Sixteen-year-old Margaret “Magpie” Lewis’ father left soon after she caught him having sex with her mother’s sister. Since then, Magpie’s older sister, Eryn, a college senior, has stopped communicating with her, and her mother’s drinking has gotten much worse. In addition, her ex–best friend, Allison, has shunned her and branded her as a slut after a horrid encounter with Allison’s boyfriend, Brandon. School is an afterthought, but Magpie has made new friends: Clare, whose father committed suicide; bisexual Luke; Brianna, who suffered a humiliating incident; and Ben, who is trans.

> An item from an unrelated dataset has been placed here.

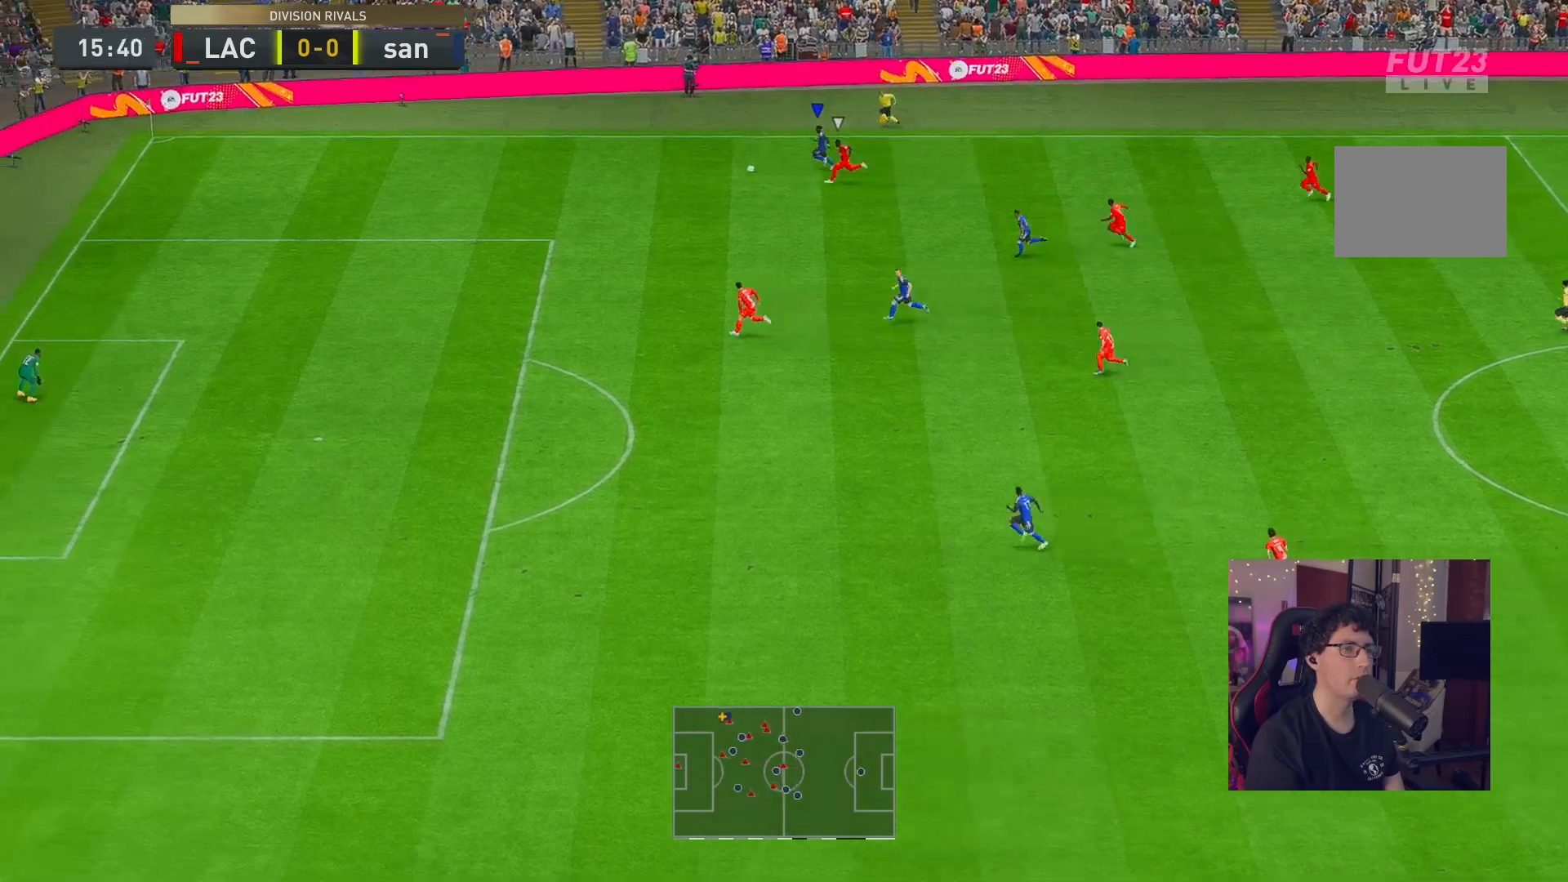
{"buttons": ["R2"], "left_stick": "down-left", "right_stick": "center", "events": [[167, "B", "down"], [200, "left_stick", "down-left"], [450, "B", "up"]]}
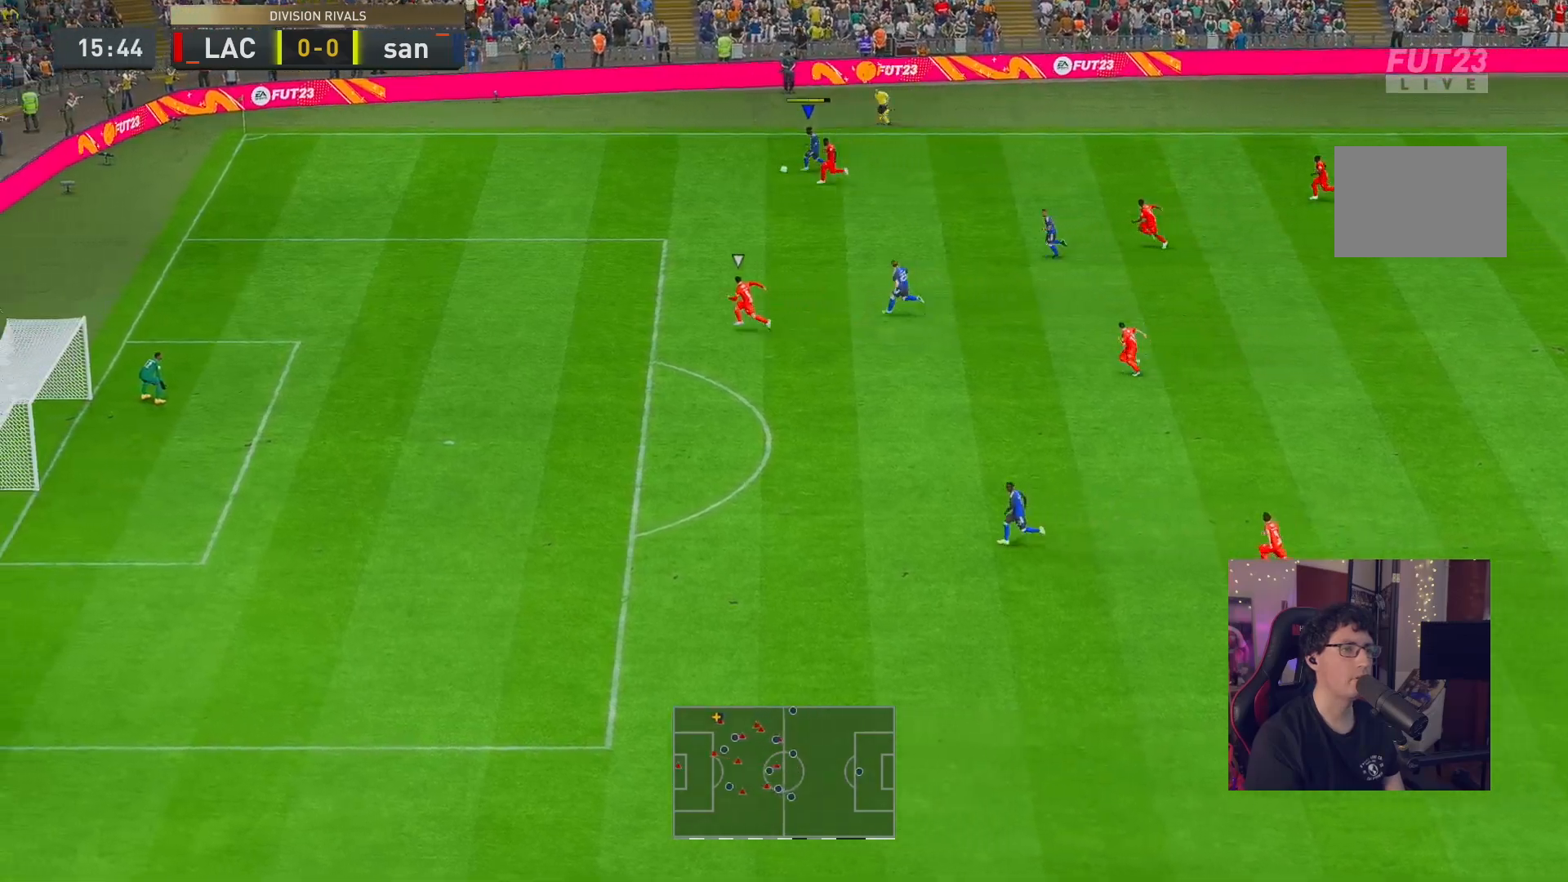
{"buttons": ["R2"], "left_stick": "down-left", "right_stick": "center", "events": []}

Magpie also copes by writing about a place called Near. After a portal to Near manifests in Magpie’s backyard shed, she spends days there with her Stepford-esque family—one untouched by tragedy—but as Magpie tests her new abilities, her numb, shattered heart tells her that revenge will be sweet, no matter the cost. Poor Magpie’s spiral is a heartbreaking example of how deep pain often masquerades as cruelty, and her actions are tragic. Leno (Summer of Salt, 2018, etc.), channeling early Stephen King at his best, offers no neat conclusions, and her frank examination of depression, grief, alcoholism, and the ruinous aftermath of sexual assault is grim yet effective. Characters are presumed white.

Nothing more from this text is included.